Elias Salomão Helou Neto wrote:
:: But assignment has the additional problem of dealing with the old
:: value.
:
: As I see, copy on write with reference counting for the data is the
: only reason for "the additional problem of dealing with the old
: value" you mention (even though your wording is awful).
This has nothing to with reference counting. The problem with
assignment is that the string assigned to already has a value. What
are we going to do with that? How long does that take?
(and I'm not trying to win a litterature prize)
: If so, why would not it hold as well for copying? Think about it!
: Copying may be done on write, allright, but why could not
: assignement do exactly the same, i.e. copy on write with reference
: counting for the data? If it is done so, when a temporary argument
: is passed for either the copy constructor or the assignement
: operator, actual copying of the data would never take place.
:
::: But the real point here is that you were using something like str
::: = someFunction() instead of someFunction( str ). Do you see?
::
:: No, I don't!
::
:: We have a perfectly good and idiomatic piece of code in section 2.

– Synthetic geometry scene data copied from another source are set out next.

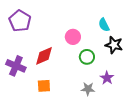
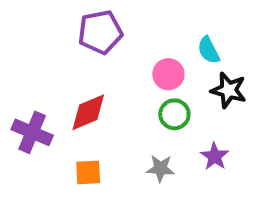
purple pentagon: (20, 21) -> (100, 32), moved, turned 30
pink circle: (73, 37) -> (168, 74), moved
gray star: (88, 89) -> (160, 168), moved

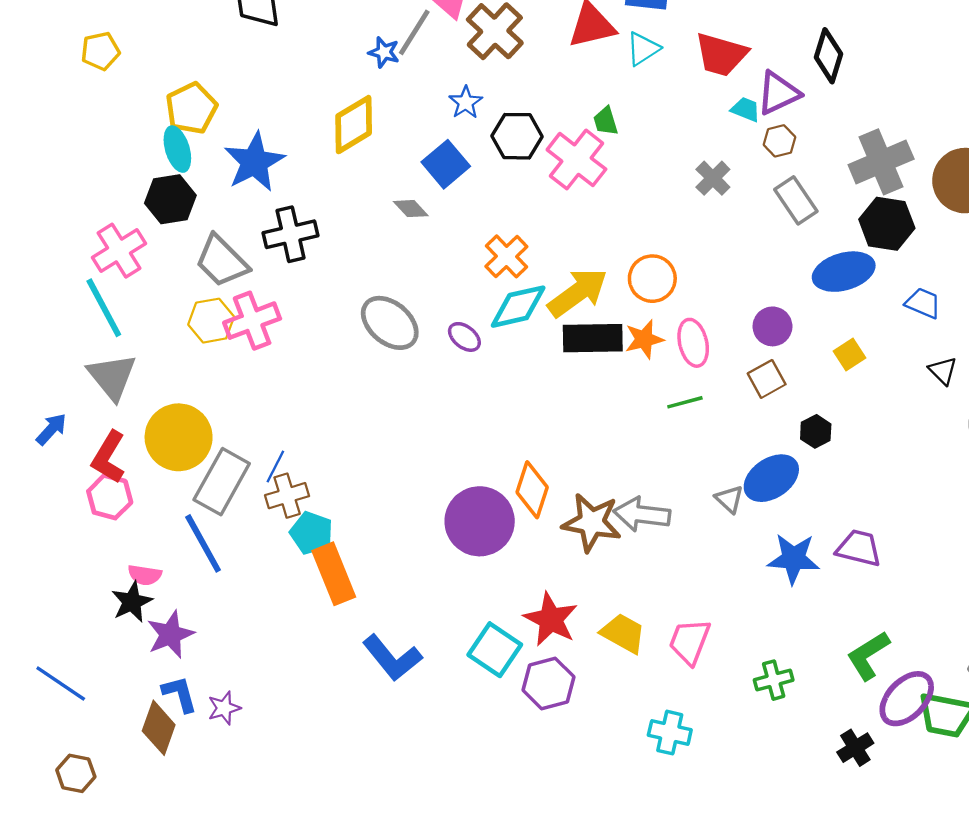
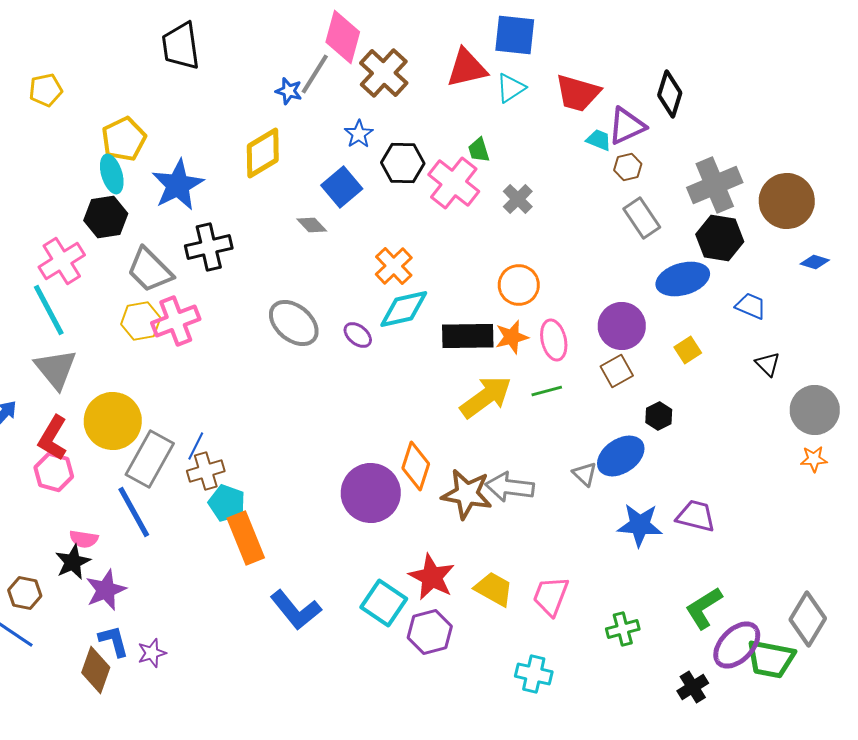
gray cross: (713, 178) -> (518, 199), moved
yellow arrow: (578, 293) -> (486, 397), moved
purple circle: (772, 326) -> (622, 326), size x1.4
brown hexagon: (76, 773) -> (25, 593), moved

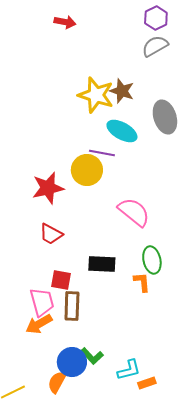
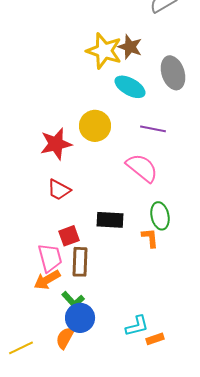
purple line: (102, 153) -> (153, 129), moved
red square: (61, 280) -> (69, 236), turned -30
green L-shape: (92, 356) -> (73, 300), moved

:: It is simple, easy to read, and actualy runs faster. What more
:: could we ask??
:
: I ask to compare it to what it should be compared to, not to an
: oversimplified version. I mean that str( someFunction() ) is not to
: be benchmarked against str = someFunction() when optimization is
: turned on because, in the former, temporaries are rather easy to be
: eliminated, while in the second no!
I don't get this one.
:
:: In section 1, the programmer tries some kind of premature
:: optimzation which just complicates the code. That he also gets
:: worse run-time performance, is well deserved!
:
: Is it well deserved to receive a performance penalty solely for
: deviating from an idiom? Now, an affirmative answer to this would be
: dumb!
Ok.
Trying to outsmart the compiler, and getting slower code is well
deserved IMO.
:
::: Also, in normal cases, optimizations may not be as simple as they
::: are with std::string, which is under the compiler control (in
::: fact, the implementation of std::string should be near optimal
::: without any compiler optimization anyway). Within user-defined
::: classes, copy construction may execute startup code that will be
::: cleaned up upon destruction, which would not happen with
::: assignement operations, so the construction/destruction cycle
::: within a loop should best be avoided in most cases when it is not
::: needed, unless assignement is specially poorly implemented. In
::: such cases, however, it would be better to reimplement the
::: assignement properly. That is the reason my advice is to place
::: constructors outside the loop, though exceptions to the rule may
::: exist (yours doesn't seem to be one) AND to refrain from
::: returning large objects by value, wich would avoid the creation
::: of temporaries.
::
:: The fact is that std::string has no overhead in its copy
:: constructor, all it does is store a copy of the other string.
:
: I cannot figure out what you are meaning. Should not every copy-
: constructed object store a copy of the copied object? I guess you
: wanted to mean that they share data (copy on write).
No, I mean that constructing a string object from scratch can be
faster than destroying the old value, and then copying the new one.